Ordem para locais com alto dano potencial associado foi dada pelo Conselho Ministerial de Supervisão de Respostas a Desastre.


O Conselho Ministerial de Supervisão de Respostas a Desastre do Governo Federal publicou nesta terça-feira (29) duas resoluções que determinam a fiscalização imediata de 10 barragens no Maranhão que possuem alto dano potencial associado. O prazo para a realização das vistorias é de 90 dias.

Barragem do Bacanga, em São Luís, também está entre os locais que devem ser vistoriados, segundo o Governo Federal — Foto: Reprodução/TV Mirante

Nas barragens em que as vistorias devem ser feitas por órgãos do Governo Federal, as resoluções valem como determinação imediata. É o caso das barragens sob responsabilidade da Agência Nacional de Mineração (ANM), Agência Nacional de Águas (ANA) e Agência Nacional de Energia Elétrica (ANEEL).

No entanto, em locais onde as vistorias são de responsabilidade dos estados, a princípio, as resoluções valem como recomendação. Posteriormente, as resoluções podem obrigar os estados mediante deliberação do Conselho Nacional de Recursos Hídricos, o que ainda não tem prazo para acontecer.
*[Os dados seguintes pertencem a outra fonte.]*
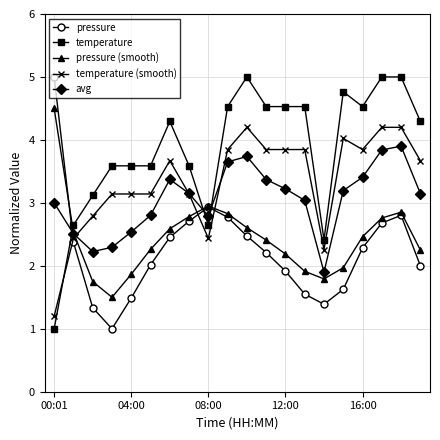

True or false: avg and temperature (smooth) intersect in this chart.

True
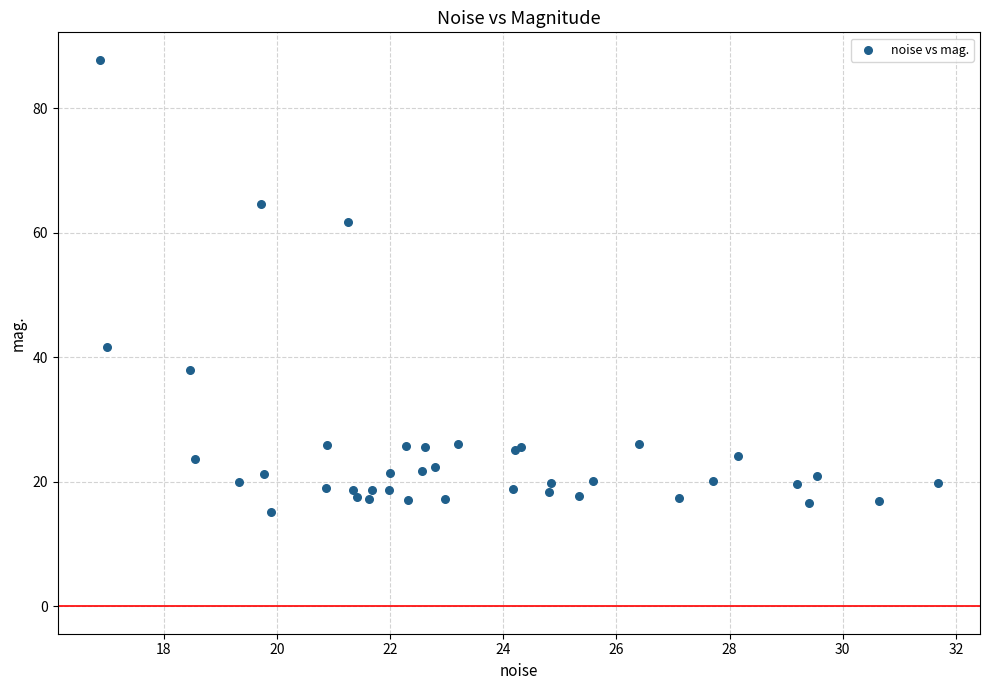

What Y value in the scatter plot is closest to 51?

41.6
No Maranhão, as vistorias em oito barragens estão sob responsabilidade da Secretaria de Meio Ambiente (SEMA). Ao G1, a Secretaria informou que as entidades administradoras da barragem do Bacanga, Flores e Alumar serão notificadas ainda nesta semana para apresentar a Declaração de Inspeção Extraordinária de Segurança da estrutura das respectivas barragens em consonância com a Lei da Política Nacional de Segurança de Barragens.

Confira a lista das 10 barragens no Maranhão listadas pelo Governo Federal com alto dano potencial associado.

Fonte: Governo Federal

Na lista do Governo Federal consta a barragem do Vené, da Mineradora Aurizona, que fica em Godofredo Viana, a 209 km de São Luís. Em novembro de 2018, um deslizamento de rejeitos de mineração interditou a única via de acesso ao Povoado Aurizona, que fica próximo da mineradora. Cerca de quatro mil moradores ficaram isolados.

Na época, a Mineradora Aurizona, que trabalha com extração de ouro na cidade, informou que os rejeitos não eram tóxicos e se tratavam 'apenas de terra'. A empresa também disse investigaria, mas não informou as causas do deslizamento.